La chaleur ambiante était hallucinante, insupportable, lourde. Le genre de chaleur qui assiège le corps comme une maladie. La chaleur qui oblige à plier les genoux et qui dessèche les muscles tout entiers. Celle qui empêche le travail ou le rend inhumain, insupportable. Elle montait dans le cou de Bill et lui mordait le visage, glissant sur lui de plus en plus près à mesure que le brun avançait, portant une charge bien trop lourde pour lui sur ses épaules. Il pensait que ses os allaient se casser, forcés de coopérer avec le peu de force qu'il possédait pour emmener ce satané morceau de métal dans cette satanée fournaise. Il suait d'absolument partout, sa peau souffrante et maltraitée qui, il en était sûr, ne serait plus jamais aussi douce qu'avant.

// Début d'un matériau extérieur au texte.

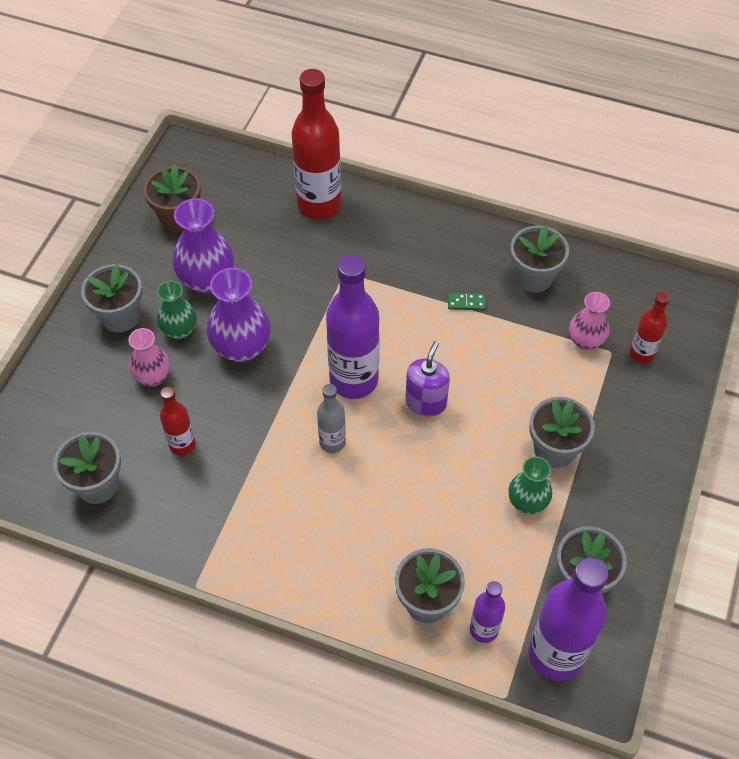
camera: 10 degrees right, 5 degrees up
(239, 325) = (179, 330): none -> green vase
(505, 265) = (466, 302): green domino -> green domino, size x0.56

Les hommes balançaient leur travail dans la grande bouche bouillante et l'observaient couler quelques instants, avec une satisfaction si courte qu'elle n'était jamais totalement assouvie lorsqu'ils se rendaient compte de la masse de travail qui leur restait encore à faire. Ce n'était pas du travail, c'était de l'esclavagisme, un travail de bête. Oh qu'il aurait aimé être une bête plutôt que le petit Bill, trop androgyne et trop fin pour les travaux du corps. Un brave bœuf au cou large et aux jambes puissantes, aux immenses yeux inexpressifs et aux sabots lissés, droit, imposant. Une bête obéissante, droite, qui n'aurait de toute façon connu d'autre activité dans sa misérable vie de bête que de tirer des objets d'un poids ahurissant vers un endroit X. Le brun savait qu'il ne pourrait jamais continuer de cette façon, alors qu'il sentait la peau de ses pieds se décrocher presque, menaçant de l'empêcher de marcher. Il ne voulait pas se retrouver en infirmerie, car il savait le sort courant que l'on réservait aux malades. Quelques ridicules semaines seulement qu'il se trouvait là et il avait beaucoup appris, notamment grâce à l'un de ses camarades du bloc. Ils avaient longuement parlé, il y a une paire de nuits.